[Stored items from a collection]

######

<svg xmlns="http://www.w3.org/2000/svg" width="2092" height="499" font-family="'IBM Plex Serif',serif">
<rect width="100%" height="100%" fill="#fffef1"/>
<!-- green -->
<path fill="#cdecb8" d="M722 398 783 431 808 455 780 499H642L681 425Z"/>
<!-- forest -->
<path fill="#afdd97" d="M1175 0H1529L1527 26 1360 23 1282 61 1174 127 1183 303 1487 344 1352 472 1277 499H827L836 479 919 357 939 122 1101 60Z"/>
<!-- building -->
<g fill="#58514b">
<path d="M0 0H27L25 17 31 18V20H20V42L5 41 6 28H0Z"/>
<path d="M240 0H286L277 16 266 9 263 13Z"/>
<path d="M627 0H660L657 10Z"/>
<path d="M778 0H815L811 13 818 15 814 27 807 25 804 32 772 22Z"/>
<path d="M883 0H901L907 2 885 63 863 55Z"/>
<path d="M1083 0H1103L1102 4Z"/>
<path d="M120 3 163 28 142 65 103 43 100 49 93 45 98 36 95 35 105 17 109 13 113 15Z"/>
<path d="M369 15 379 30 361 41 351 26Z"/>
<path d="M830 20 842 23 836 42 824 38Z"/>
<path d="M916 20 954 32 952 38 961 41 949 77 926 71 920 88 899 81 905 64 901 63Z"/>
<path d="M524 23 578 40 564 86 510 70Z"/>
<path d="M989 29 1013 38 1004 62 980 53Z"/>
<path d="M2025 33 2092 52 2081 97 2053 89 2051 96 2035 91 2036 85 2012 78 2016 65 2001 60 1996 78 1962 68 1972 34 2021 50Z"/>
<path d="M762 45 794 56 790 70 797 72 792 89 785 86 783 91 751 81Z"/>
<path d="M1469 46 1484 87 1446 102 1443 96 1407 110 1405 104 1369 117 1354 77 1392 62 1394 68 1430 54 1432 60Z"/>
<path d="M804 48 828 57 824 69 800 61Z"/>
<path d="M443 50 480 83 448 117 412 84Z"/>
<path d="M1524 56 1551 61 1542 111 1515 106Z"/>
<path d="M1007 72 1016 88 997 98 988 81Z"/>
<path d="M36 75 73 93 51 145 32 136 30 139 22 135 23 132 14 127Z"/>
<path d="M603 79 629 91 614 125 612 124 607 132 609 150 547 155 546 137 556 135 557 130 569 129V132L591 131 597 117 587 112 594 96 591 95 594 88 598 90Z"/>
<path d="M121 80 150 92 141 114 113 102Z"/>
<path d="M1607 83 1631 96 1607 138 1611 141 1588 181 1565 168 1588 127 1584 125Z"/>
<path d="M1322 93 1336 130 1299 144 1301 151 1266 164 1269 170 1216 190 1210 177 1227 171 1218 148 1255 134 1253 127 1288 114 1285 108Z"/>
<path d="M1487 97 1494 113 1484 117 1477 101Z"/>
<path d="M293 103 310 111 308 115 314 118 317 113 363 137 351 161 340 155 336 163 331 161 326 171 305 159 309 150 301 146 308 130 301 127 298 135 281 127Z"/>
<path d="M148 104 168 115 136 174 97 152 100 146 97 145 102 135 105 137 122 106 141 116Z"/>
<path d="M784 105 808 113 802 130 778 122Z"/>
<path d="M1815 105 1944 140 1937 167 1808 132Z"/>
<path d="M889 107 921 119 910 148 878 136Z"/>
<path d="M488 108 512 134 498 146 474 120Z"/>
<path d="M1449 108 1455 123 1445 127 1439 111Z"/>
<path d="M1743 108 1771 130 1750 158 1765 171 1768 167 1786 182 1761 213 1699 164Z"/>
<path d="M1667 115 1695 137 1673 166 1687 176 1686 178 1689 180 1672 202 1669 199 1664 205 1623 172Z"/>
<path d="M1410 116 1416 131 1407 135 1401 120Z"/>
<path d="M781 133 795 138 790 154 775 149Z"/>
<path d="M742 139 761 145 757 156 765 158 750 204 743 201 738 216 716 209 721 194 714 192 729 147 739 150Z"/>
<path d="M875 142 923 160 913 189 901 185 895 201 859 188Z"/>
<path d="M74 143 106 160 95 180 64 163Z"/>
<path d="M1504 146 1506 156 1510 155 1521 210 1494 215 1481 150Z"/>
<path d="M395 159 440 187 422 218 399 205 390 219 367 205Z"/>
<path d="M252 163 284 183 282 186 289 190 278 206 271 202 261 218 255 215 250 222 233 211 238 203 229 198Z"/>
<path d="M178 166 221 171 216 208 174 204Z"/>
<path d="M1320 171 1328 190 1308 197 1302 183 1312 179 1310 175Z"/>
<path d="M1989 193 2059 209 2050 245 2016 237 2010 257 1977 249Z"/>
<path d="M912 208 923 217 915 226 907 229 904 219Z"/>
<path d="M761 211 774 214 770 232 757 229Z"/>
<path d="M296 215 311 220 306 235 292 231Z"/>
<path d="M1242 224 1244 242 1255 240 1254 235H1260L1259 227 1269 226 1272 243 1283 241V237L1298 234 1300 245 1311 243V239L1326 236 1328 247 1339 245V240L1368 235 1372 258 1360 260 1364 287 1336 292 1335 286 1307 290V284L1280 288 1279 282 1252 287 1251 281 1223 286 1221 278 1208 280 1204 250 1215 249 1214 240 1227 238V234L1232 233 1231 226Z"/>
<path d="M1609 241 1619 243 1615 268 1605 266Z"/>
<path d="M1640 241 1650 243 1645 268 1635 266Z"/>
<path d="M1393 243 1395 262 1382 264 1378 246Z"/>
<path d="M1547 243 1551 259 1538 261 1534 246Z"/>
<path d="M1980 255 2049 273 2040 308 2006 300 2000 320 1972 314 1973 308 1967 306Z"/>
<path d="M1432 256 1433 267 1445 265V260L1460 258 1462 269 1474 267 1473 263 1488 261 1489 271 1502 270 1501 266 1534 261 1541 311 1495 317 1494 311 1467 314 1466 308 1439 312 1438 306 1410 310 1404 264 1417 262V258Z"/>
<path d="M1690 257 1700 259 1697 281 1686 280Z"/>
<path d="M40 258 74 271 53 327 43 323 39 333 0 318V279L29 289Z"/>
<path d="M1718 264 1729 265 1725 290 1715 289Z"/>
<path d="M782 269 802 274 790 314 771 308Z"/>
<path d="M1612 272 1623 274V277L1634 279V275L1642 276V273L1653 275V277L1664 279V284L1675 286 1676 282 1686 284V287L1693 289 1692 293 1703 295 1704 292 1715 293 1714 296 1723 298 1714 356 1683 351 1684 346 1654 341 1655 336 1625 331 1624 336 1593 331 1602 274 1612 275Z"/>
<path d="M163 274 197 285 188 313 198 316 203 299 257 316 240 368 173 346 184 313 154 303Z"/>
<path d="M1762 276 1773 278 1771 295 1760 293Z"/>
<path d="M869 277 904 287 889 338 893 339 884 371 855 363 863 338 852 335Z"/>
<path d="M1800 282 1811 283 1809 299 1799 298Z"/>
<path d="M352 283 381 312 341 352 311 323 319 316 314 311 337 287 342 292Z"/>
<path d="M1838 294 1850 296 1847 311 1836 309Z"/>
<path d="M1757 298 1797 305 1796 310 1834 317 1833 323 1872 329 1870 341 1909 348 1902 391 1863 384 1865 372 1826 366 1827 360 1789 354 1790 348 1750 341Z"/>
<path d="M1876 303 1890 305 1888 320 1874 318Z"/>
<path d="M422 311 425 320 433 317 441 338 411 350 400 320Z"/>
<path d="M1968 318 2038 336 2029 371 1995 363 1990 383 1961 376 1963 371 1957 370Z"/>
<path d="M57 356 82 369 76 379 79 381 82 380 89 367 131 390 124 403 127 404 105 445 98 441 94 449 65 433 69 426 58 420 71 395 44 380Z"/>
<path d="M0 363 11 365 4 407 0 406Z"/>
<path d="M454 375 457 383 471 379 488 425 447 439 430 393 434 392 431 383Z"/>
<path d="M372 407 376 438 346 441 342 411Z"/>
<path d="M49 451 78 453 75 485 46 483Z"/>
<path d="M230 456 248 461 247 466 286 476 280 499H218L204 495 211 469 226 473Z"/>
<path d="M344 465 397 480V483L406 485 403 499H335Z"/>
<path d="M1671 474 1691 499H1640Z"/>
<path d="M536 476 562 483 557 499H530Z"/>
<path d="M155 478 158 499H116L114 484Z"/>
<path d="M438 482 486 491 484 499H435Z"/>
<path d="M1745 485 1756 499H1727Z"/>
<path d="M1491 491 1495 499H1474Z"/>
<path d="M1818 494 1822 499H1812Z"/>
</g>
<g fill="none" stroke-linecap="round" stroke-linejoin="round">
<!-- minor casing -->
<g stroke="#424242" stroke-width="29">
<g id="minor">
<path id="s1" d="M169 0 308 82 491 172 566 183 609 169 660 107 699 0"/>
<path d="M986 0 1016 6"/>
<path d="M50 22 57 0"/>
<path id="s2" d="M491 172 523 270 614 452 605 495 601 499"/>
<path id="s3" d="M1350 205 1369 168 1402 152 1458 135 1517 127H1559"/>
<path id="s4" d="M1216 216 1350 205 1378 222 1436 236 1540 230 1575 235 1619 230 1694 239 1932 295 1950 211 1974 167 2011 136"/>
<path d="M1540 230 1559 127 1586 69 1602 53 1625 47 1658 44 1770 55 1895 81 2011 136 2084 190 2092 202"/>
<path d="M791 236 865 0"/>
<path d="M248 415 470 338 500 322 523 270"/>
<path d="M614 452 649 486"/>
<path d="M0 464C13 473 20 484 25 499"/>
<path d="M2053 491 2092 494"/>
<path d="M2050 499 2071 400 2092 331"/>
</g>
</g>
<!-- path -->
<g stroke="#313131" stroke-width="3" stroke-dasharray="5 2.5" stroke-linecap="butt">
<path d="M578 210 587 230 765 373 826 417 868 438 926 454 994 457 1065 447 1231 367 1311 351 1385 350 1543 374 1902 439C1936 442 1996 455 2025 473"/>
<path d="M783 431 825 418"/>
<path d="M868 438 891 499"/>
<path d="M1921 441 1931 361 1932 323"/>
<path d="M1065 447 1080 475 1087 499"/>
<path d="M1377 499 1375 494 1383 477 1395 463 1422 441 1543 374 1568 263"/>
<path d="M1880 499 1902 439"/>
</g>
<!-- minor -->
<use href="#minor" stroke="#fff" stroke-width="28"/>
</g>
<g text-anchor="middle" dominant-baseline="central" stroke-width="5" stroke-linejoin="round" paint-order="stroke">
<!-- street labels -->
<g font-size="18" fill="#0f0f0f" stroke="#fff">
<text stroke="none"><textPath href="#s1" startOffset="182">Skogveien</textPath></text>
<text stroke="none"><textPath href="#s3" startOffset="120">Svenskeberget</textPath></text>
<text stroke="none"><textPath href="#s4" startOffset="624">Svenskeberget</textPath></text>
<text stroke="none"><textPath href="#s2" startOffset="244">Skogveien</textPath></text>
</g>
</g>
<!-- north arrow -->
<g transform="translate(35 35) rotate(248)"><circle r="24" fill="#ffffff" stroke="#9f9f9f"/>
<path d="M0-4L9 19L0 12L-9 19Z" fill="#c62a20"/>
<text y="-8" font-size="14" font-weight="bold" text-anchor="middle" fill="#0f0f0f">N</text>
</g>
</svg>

######

Problem details - Copy the lines that hold the word "linecap". Take them from the records above.

Answer space -
<g fill="none" stroke-linecap="round" stroke-linejoin="round">
<g stroke="#313131" stroke-width="3" stroke-dasharray="5 2.5" stroke-linecap="butt">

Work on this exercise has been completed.